Ohne dem Forum wäre bei mir garantiert aich vieles schiefgelaufen.
DANKE


----------



## Dilmun (22. Aug. 2010)

*AW: Einfach mal D A N K E*



Auch von mir ein herzliches Dankeschön an die Admin's.....

Und auch an die vielen User, die ihre Erfahrungen zugänglich gemacht haben. toll
Selbst mit meinen Zwergenteichlein habe ich viel gelernt und von eurem Wissen enorm profitiert. 
In den verschiedenen Gartencentern habe ich mich nie so gut beraten gefühlt.


----------



## jochen (22. Aug. 2010)

*AW: Einfach mal D A N K E*

Hallo,

ja, ich sag auch mal Danke...




Mit freundlichen Gruss,

Jochen


----------



## dersil (23. Okt. 2010)

*AW: Einfach mal D A N K E*

das ist doch ein Thread wo ich mich gerne anschließe

hatte zwar eine lange Pause (privat bedingt)

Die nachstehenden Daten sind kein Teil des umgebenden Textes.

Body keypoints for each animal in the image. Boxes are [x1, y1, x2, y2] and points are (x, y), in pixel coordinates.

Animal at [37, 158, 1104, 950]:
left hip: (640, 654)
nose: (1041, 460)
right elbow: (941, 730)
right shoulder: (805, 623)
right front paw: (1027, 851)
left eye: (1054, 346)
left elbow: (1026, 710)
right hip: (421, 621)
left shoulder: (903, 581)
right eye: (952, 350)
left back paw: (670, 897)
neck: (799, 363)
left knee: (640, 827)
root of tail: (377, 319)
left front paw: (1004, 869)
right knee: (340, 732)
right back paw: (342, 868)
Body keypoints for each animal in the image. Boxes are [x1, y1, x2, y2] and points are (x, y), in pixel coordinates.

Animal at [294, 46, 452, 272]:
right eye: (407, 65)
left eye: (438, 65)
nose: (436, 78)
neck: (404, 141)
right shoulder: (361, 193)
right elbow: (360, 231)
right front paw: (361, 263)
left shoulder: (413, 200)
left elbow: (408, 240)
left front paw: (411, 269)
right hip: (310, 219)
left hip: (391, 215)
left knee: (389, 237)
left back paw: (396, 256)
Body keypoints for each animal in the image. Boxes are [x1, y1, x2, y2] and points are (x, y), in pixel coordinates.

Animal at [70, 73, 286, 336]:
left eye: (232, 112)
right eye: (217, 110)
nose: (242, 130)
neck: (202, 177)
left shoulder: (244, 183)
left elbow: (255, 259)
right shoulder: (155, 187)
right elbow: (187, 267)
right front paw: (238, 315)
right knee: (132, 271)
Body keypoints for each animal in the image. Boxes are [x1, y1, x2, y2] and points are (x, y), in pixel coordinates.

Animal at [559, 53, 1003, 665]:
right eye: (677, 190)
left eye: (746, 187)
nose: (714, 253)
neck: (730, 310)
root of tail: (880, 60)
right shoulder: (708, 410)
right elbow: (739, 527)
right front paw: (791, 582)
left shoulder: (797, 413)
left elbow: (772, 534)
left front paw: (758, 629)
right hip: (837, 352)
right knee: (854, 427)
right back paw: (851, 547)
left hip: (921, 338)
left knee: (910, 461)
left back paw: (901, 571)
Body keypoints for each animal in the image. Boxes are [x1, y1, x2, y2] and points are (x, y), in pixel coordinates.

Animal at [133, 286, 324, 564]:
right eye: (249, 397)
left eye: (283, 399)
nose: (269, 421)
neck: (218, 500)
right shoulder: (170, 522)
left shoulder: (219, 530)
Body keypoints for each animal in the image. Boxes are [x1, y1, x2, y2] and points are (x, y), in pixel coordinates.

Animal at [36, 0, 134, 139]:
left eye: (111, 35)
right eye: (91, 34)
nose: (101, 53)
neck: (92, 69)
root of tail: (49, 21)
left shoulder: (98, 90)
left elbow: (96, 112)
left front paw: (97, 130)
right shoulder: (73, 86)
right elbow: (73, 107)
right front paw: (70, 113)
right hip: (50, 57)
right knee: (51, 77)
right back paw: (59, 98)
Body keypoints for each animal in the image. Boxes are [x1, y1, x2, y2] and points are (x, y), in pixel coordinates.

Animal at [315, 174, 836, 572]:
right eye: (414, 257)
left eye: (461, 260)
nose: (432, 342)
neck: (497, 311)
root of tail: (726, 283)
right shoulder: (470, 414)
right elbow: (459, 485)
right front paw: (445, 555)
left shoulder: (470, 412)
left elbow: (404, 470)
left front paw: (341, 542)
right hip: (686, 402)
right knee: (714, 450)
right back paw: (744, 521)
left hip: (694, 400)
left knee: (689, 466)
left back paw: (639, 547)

doch fühlte ich mich hier immer gut aufgehoben

Danke an Euch


----------



## herbi (23. Okt. 2010)

*AW: Einfach mal D A N K E*

Hallo Dietmar,....



Boxerfan schrieb:


> Mit Hilfe des Forums habe ich meine Fehler ausgemerzt und Freude am Teich.
> In diesem Sinne
> vielen Dank
> Dietmar



so soll es auch sein,....


Einige von uns trinken gerne beim* HGT Treffen 2011 *ein Glas Limo mit dir,....

Natürlich auf deine Rechnung,...

Binschowech.....


----------



## tipit (23. Okt. 2010)

*AW: Einfach mal D A N K E*

Auch Ich und die  Fische sagen herzlichen Dank für Dieses Forum.

Hätte ich mehr Zeit, würde ich sehr sehr gerne öfters hier sein.

Ein herzliches hessisches DANGE von TIPIT UN DE FISCH .


Grüße
Tipit


----------



## Echinopsis (23. Okt. 2010)

*AW: Einfach mal D A N K E*



dersil schrieb:


> hatte zwar eine lange Pause (privat bedingt)



Umso schöner dass Du das Forum wiedergefunden hast 
Dann mal ein welcome back!


----------



## Springmaus (24. Okt. 2010)

*AW: Einfach mal D A N K E*

Hallo an alle 

da kann ich mich nur anschließen ein tolles Forum hier !!!

Habe hier sehr viel gelernt und im Chat schon viele nette Stunden verbracht !!!!!


----------